Ok, if you are running the Puppy install, it will install puppy to the linux formatted partition. The small partition I mentioned earlier has to be formatted not as linux but as linux swap. Puppy then wont offer to install there. Anyway after installing the Puppy files, the installer will offer you choice of installing GRUB or making floppy/usb flash boot disk. Choose GRUB. Tell it to install files to the partition where Puppy files are located. It should do this automatically and you have to change location if you want them elsewhere. Then it will ask where you want rest of it and tell it the mbr part of the hardrive. It will do so and should say it was successful. Now remove Puppy cd and reboot. Should have GRUB menu pop up with. Chose the Linux option and let me know if it boots. On my machine, had to go back and edit the Grub menu file in Puppy. Make sure you need to do this before I go into description of how to do it.


----------



## HermitJohn (May 10, 2002)

14yearpcmaker said:


> OH! I got it to work! I dont know how, but I did!!!!!!!!!!!

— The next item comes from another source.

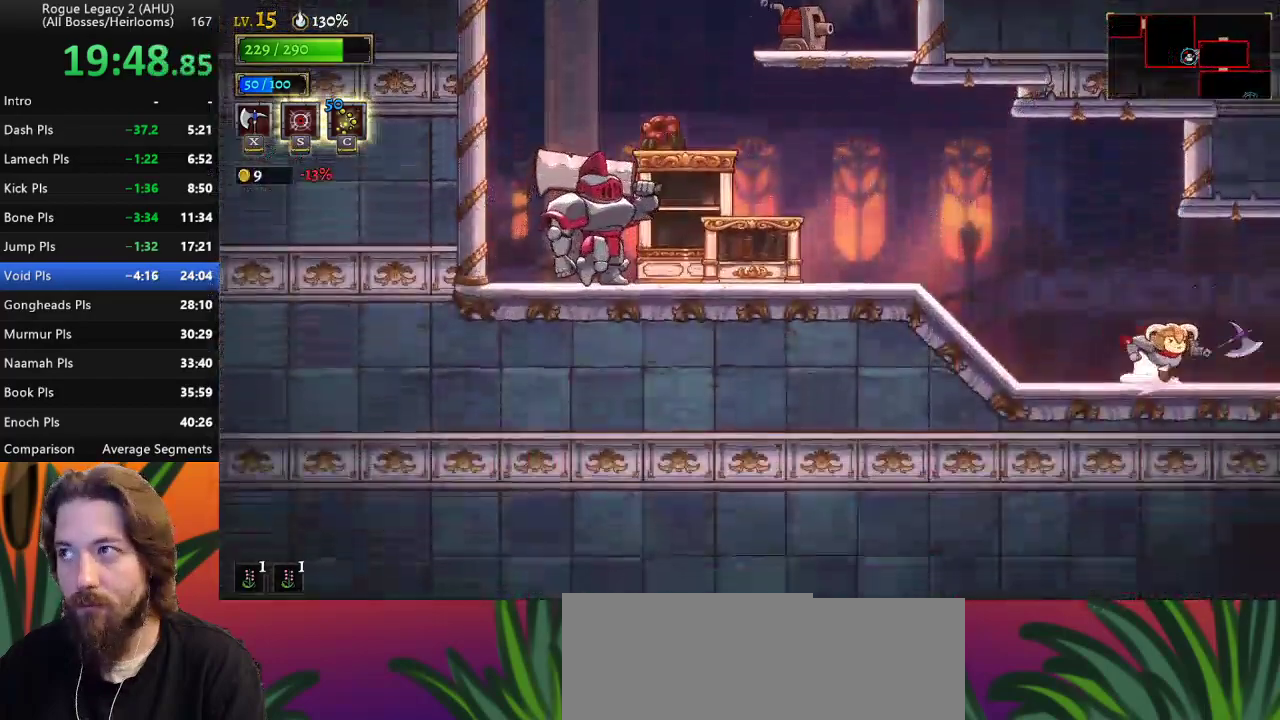
{"keys": ["right"], "events": [[150, "d", "up"]]}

I was writing reply so didnt see this. Congradulations. I was hoping it would work first time so I didnt have to describe how to modify GRUB boot menu. My computer always requires I do bit of tweaking to get GRUB to boot Puppy correctly. By way you can modify the GRUB configuration menu so Puppy will boot automatically and with an adjustible time delay if you wish.


----------



## 14yearpcmaker (Mar 11, 2007)

Thanks HJ! I am having a LITTLE difficulties tho...I need the cheat 'acpi=off' on before booting, otherwise, my laptop hangs on bootup. If 'acpi=off' is turned on, it boots fine. How do I get that cheat to AUTOMATICALLY start when I boot Linux?


----------



## 14yearpcmaker (Mar 11, 2007)

Well, with a little tinkering and Google searching, I made it quit hanging at startup, and now it works 100% without any problems!!   I finished downloading Opera (who could live without it!?  )  and openoffic.org.  I also installed the Linux version of Yahoo! messenger!!  Now I will be good to go when I travel with my parents and go on school field trips!!


----------



## HermitJohn (May 10, 2002)

Glad to hear it. If you check out the Puppy Forum that I gave link to earlier, there are a lot of dotpup pkgs and PET pkgs that are precompiled for Puppy. You do have to watch out, some old pkgs may not work on newer versions of Puppy and vice versa. Its a low budget volunteer effort and things like the precompiled pkgs dont always get labelled as to what works with what. Then again some older stuff works fine but may require tweaking or adding back older libraries, etc.


----------



## 14yearpcmaker (Mar 11, 2007)

Thank you for the idea and link! I appreciate your time and effort!


----------